47 Mr Heiner did not address this matter in his written submissions or in oral argument, although the point was made by the Minister both at first instance and on the appeal.
48 The first independent basis was the availability of other actions or remedies. The Commission explained in its reasons:
As it relates to the subject matter of your complaint, namely Home Affairs' decision in regard to the Visa Refusal Outcome, I consider that the situation could have been remedied by either the payment of the Debt or entering into appropriate arrangements with Home Affairs with respect to the payment of the Debt, when you were understandably advised of these options in Home Affairs' emails of 12 September 2019 and 15 and 17 October 2019. These options were seemingly communicated to you at least more than two months prior to Home Affairs' decision of 4 December 2019 in regard to the Visa Refusal Outcome. It is unclear why you did not contact Home Affairs to explore these options to attempt to remedy the issue regarding the PIC 4004 requirement not being met with respect to your Visitor Visa Application within the legislative timeframe, which ultimately resulted in the Visa Refusal Outcome.
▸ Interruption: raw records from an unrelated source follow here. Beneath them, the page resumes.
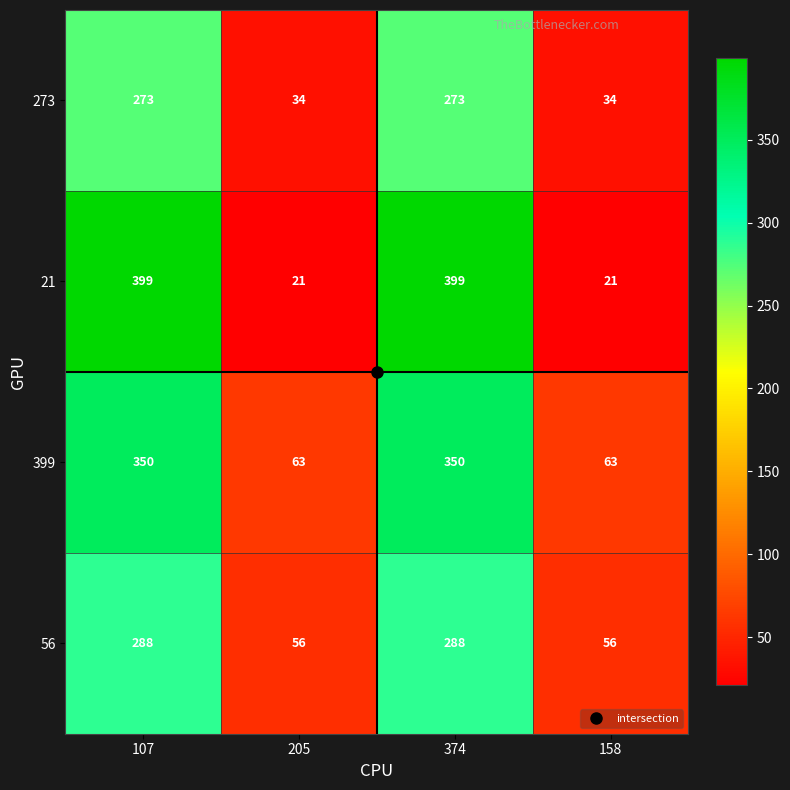

How many categories are shown in the chart?

4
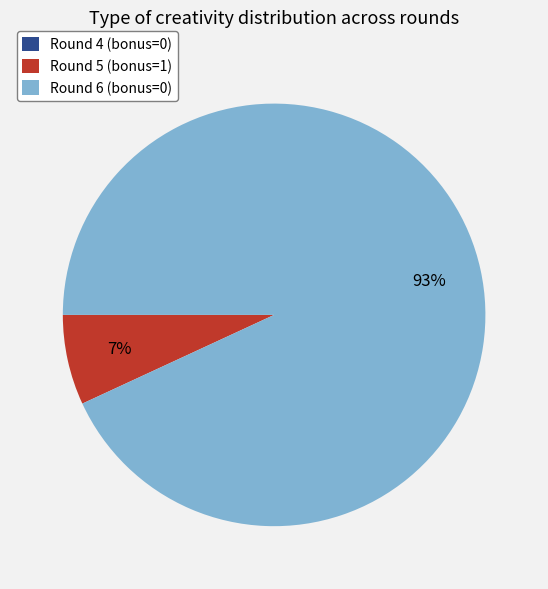

Is the sum of Round 6 (bonus=0) and Round 5 (bonus=1) greater than half?

Yes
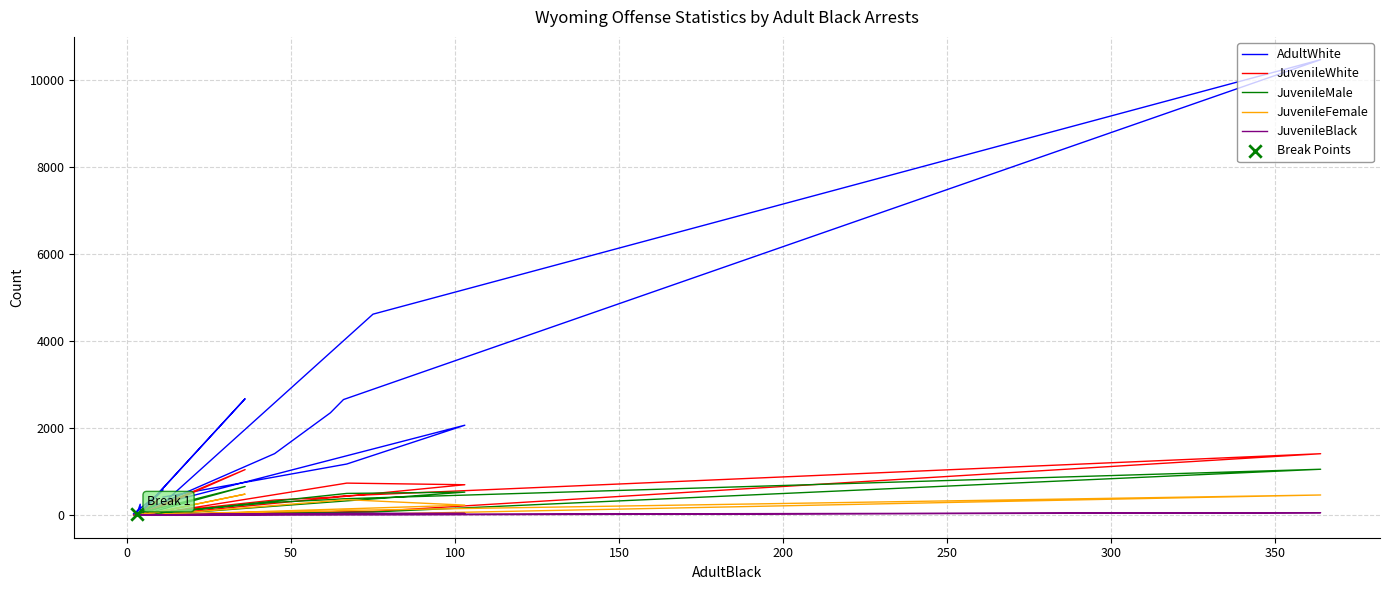

What are all the series names shown in the legend?

AdultWhite, JuvenileWhite, JuvenileMale, JuvenileFemale, JuvenileBlack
49 The Commission was plainly of the opinion that paying the debt or entering into an arrangement with Home Affairs to pay the debt was a more appropriate remedy in relation to the subject matter of the complaint which was reasonably available to Mr Heiner (AHRC Act, s 20(2)(c)(iv)).
50 The Commission also noted that it was open to Mr Heiner to apply to resume his Australian citizenship years before he was denied entry to Australia but declined to do so.
51 The second independent basis was that the Commission did not consider that there was any reasonable prospect of the matter being settled by conciliation (AHRC Act, s 20(2)(c)(iib)). The Commission explained that it did not have the power to make an enforceable decision in relation to a complaint about alleged breaches of human rights; it could only try to help the parties to resolve a complaint through conciliation. It also explained that, if the matter is not resolved in this way, an aggrieved person cannot obtain a remedy in the courts (contrast the position in relation to complaints of unlawful discrimination: see AHRC Act, s 46PO). The Commission then referred to the relief Mr Heiner was seeking from the Commission as set out in his email of 23 January 2020 and explained to him that it was beyond its jurisdiction to provide it. It noted that Home Affairs had said in its response that it was not in a position to agree to, or participate in, conciliation. The Commission concluded that:
Overall, having considered the above, I am of the opinion that the practical outcomes and remedies are unlikely to be achieved through the Commission's complaint and conciliation process.
52 In effect, the Commission's conclusion was that conciliation would be futile. That conclusion was open on the material before it.
53 Mr Heiner contended that he was willing to participate in a conciliation but accepted that the Minister was not. He submitted that "[e]ffective conciliation depends on breach of Art 12(4) tested in terms of the Constitution and the Appellant's particulars, and whether protection and compensation for the appellant and his family is warranted". Neither of these outcomes was available through the Commission's processes.
54 Mr Heiner submitted that the Court might find that he was unlawfully denied a visa on humanitarian grounds or that he could not lawfully be denied a visa at any time. That submission must be rejected. This Court is hearing an appeal on a limited ground from an application for judicial review of a decision of the Commission. It has no power to inquire into the legality of the visa refusal. If Mr Heiner wanted to challenge the legality of the decision to refuse to grant his visa application, he could only do so by filing an application for constitutional writs in the Federal Circuit and Family Court of Australia (Division 2) and the time in which he could do so has long since passed (see Migration Act, ss 474, 476A, 477).